Crossfire – “Second Attack” (1985)

It’s never a good thing when you reach for the volume knob to turn the music DOWN.  That’s the unfortunate predicament I find myself in while listening to Crossfire’s Second Attack.  Man, this thing is just too over-bearing and too sloppy!  There’s a tremendous lack of finesse here.  And you know what?  Crossfire’s first album See You In Hell was actually pretty decent (though far from spectacular).  So what gives?  Well, I think Crossfire tried to get too “heavy” for their own good, and kind of overreached their (clearly limited) bounds.  Jeesh, some of these solos are just steaming piles of garbage!  Was this guy wearing mittens when he played these leads?  Plus, we have that Krokus throat yelling from the back room.  Okay, I kind of like the song Second Attack.  So it’s not a total disaster.  But even those wispy Belgian mustaches couldn’t save Crossfire this time.  NEXT!  My score: C


5 thoughts on “Crossfire – “Second Attack” (1985)

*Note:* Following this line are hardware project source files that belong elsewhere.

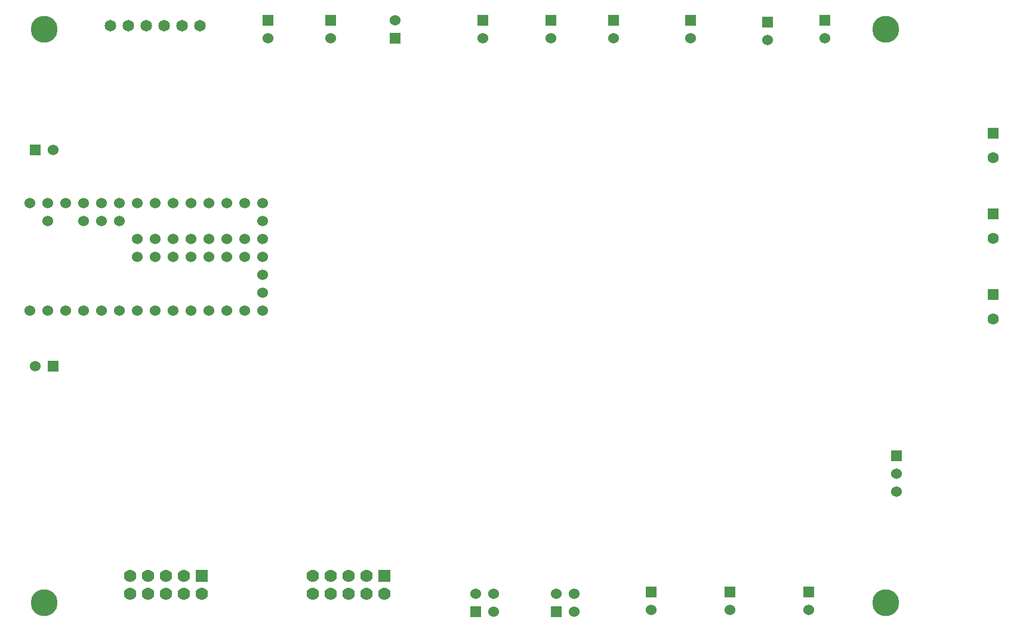
<source format=gbs>
G04 (created by PCBNEW (2013-jul-07)-stable) date Thu 22 Dec 2016 08:04:52 PM PST*
%MOIN*%
G04 Gerber Fmt 3.4, Leading zero omitted, Abs format*
%FSLAX34Y34*%
G01*
G70*
G90*
G04 APERTURE LIST*
%ADD10C,0.00590551*%
%ADD11C,0.06*%
%ADD12R,0.06X0.06*%
%ADD13C,0.065*%
%ADD14R,0.063X0.063*%
%ADD15C,0.063*%
%ADD16R,0.07X0.07*%
%ADD17C,0.07*%
%ADD18C,0.15*%
G04 APERTURE END LIST*
G54D10*
G54D11*
X20700Y-37200D03*
X21700Y-37200D03*
X22700Y-37200D03*
X23700Y-37200D03*
X24700Y-37200D03*
X25700Y-37200D03*
X26700Y-37200D03*
X27700Y-37200D03*
X28700Y-37200D03*
X29700Y-37200D03*
X30700Y-37200D03*
X31700Y-37200D03*
X32700Y-37200D03*
X33700Y-37200D03*
X33700Y-36200D03*
X33700Y-35200D03*
X33700Y-34200D03*
X33700Y-33200D03*
X33700Y-32200D03*
X33700Y-31200D03*
X32700Y-31200D03*
X31700Y-31200D03*
X30700Y-31200D03*
X29700Y-31200D03*
X28700Y-31200D03*
X27700Y-31200D03*
X26700Y-31200D03*
X25700Y-31200D03*
X24700Y-31200D03*
X23700Y-31200D03*
X22700Y-31200D03*
X21700Y-31200D03*
X20700Y-31200D03*
X26700Y-34200D03*
X27700Y-34200D03*
X28700Y-34200D03*
X29700Y-34200D03*
X30700Y-34200D03*
X31700Y-34200D03*
X32700Y-34200D03*
X32700Y-33200D03*
X31700Y-33200D03*
X30700Y-33200D03*
X29700Y-33200D03*
X28700Y-33200D03*
X27700Y-33200D03*
X26700Y-33200D03*
X25700Y-32200D03*
X24700Y-32200D03*
X23700Y-32200D03*
X21700Y-32200D03*
G54D12*
X69100Y-45300D03*
G54D11*
X69100Y-46300D03*
X69100Y-47300D03*
G54D12*
X50100Y-54000D03*
G54D11*
X50100Y-53000D03*
X51100Y-54000D03*
X51100Y-53000D03*
G54D12*
X45600Y-54000D03*
G54D11*
X45600Y-53000D03*
X46600Y-54000D03*
X46600Y-53000D03*
G54D12*
X46000Y-21000D03*
G54D11*
X46000Y-22000D03*
G54D12*
X41100Y-22000D03*
G54D11*
X41100Y-21000D03*
G54D12*
X22000Y-40300D03*
G54D11*
X21000Y-40300D03*
G54D12*
X49800Y-21000D03*
G54D11*
X49800Y-22000D03*
G54D12*
X21000Y-28250D03*
G54D11*
X22000Y-28250D03*
G54D12*
X53300Y-21000D03*
G54D11*
X53300Y-22000D03*
G54D12*
X57600Y-21000D03*
G54D11*
X57600Y-22000D03*
G54D12*
X55400Y-52900D03*
G54D11*
X55400Y-53900D03*
G54D12*
X61900Y-21100D03*
G54D11*
X61900Y-22100D03*
G54D12*
X64200Y-52900D03*
G54D11*
X64200Y-53900D03*
G54D12*
X59800Y-52900D03*
G54D11*
X59800Y-53900D03*
G54D12*
X65100Y-21000D03*
G54D11*
X65100Y-22000D03*
G54D12*
X37500Y-21000D03*
G54D11*
X37500Y-22000D03*
G54D12*
X34000Y-21000D03*
G54D11*
X34000Y-22000D03*
G54D13*
X25200Y-21300D03*
X26200Y-21300D03*
X27200Y-21300D03*
X28200Y-21300D03*
X29200Y-21300D03*
X30200Y-21300D03*
G54D14*
X74500Y-27311D03*
G54D15*
X74500Y-28689D03*
G54D14*
X74500Y-31811D03*
G54D15*
X74500Y-33189D03*
G54D14*
X74500Y-36311D03*
G54D15*
X74500Y-37689D03*
G54D16*
X30300Y-52000D03*
G54D17*
X30300Y-53000D03*
X29300Y-52000D03*
X29300Y-53000D03*
X28300Y-52000D03*
X28300Y-53000D03*
X27300Y-52000D03*
X27300Y-53000D03*
X26300Y-52000D03*
X26300Y-53000D03*
G54D16*
X40500Y-52000D03*
G54D17*
X40500Y-53000D03*
X39500Y-52000D03*
X39500Y-53000D03*
X38500Y-52000D03*
X38500Y-53000D03*
X37500Y-52000D03*
X37500Y-53000D03*
X36500Y-52000D03*
X36500Y-53000D03*
G54D18*
X68500Y-53500D03*
X21500Y-53500D03*
X21500Y-21500D03*
X68500Y-21500D03*
M02*

</source>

    • Excellent question. It is all relative. Because I believe that even bad heavy metal is better than 50% of all the music out there. So when I give this album a “C”, it is an “average” album compared to all the modern music out there. Most of the “F” grades would probably go to techno, hip-hop, and so on. Heavy metal/hard rock is the best kind of modern music there is. Period. Even so, there are some metal albums I would give an “F”, but I am in no rush to review those right now. Ha Ha.

  1. “F” albums are hard to find. Because that would have to include a person, not only NOT KNOWING how to riff, with NO understanding of music theory, and a band sense of timing, when it came to playing the rhythms. One would also have to be tone deaf and be out of tune and out of key at the same time. Then one would have to be sloppy as all could be.

    Most albums are in the “C” or C+ to “B” B- range, because for every guitarist who practices/ rehearses 1,200 hours a year. There is always some one with more dedication than that. Randy Rhodes was legendary with his 16 hour day pracitce regiments.

    “A” albums are basically the person who can express a wide range of emotions and convey those feeling/ additudes through the instrument of choice. Plus one must also be at the right place at the right time.

    The factor why most albums never get deleted from most collections is what I call “even a broken clock can get it right at least twice in one day” factor.

    Music is strictly a subjective matter only, those who claim to listen to music on a objective only basis are either total liars, or full of s*!@.

    Myself I never cared for this band, because Belgium’s best bands (subjective opinion) and my favorites (subjective peference) were Acid “Maniac”and this bands label-mates Warhead “The Day After”. THERE IS NO ACCOUNTIG FOR TASTE.

    Crossfire’s 1st and 2nd album should of been released during the second era of Masoleum Records during the CD age of heavy metal, as a 2 for 1.

    The first edtion Masoleum Record CD’s are licensed from a label called MMS, this happened in 1994.

    And in 2001, when Masoleum got the rights back, they did alot of 2 for 1 CD’s of the artist on this label bands who did two albums like Blacklace, Crossfire…etc.

    The biggest band to come from Masoleum Records was Doro Pesch’s Warlock..!!!

    • Yep. I have that very 2-for-1 CD (a Russian press). As for a “worst” list, I may do such a thing, but it would be more of a “most disappointing albums” list, whereby I talk about good bands releasing a “bad” album. An album that did not live up to the band’s previous standards. Everyone has a few of these duds in their collection.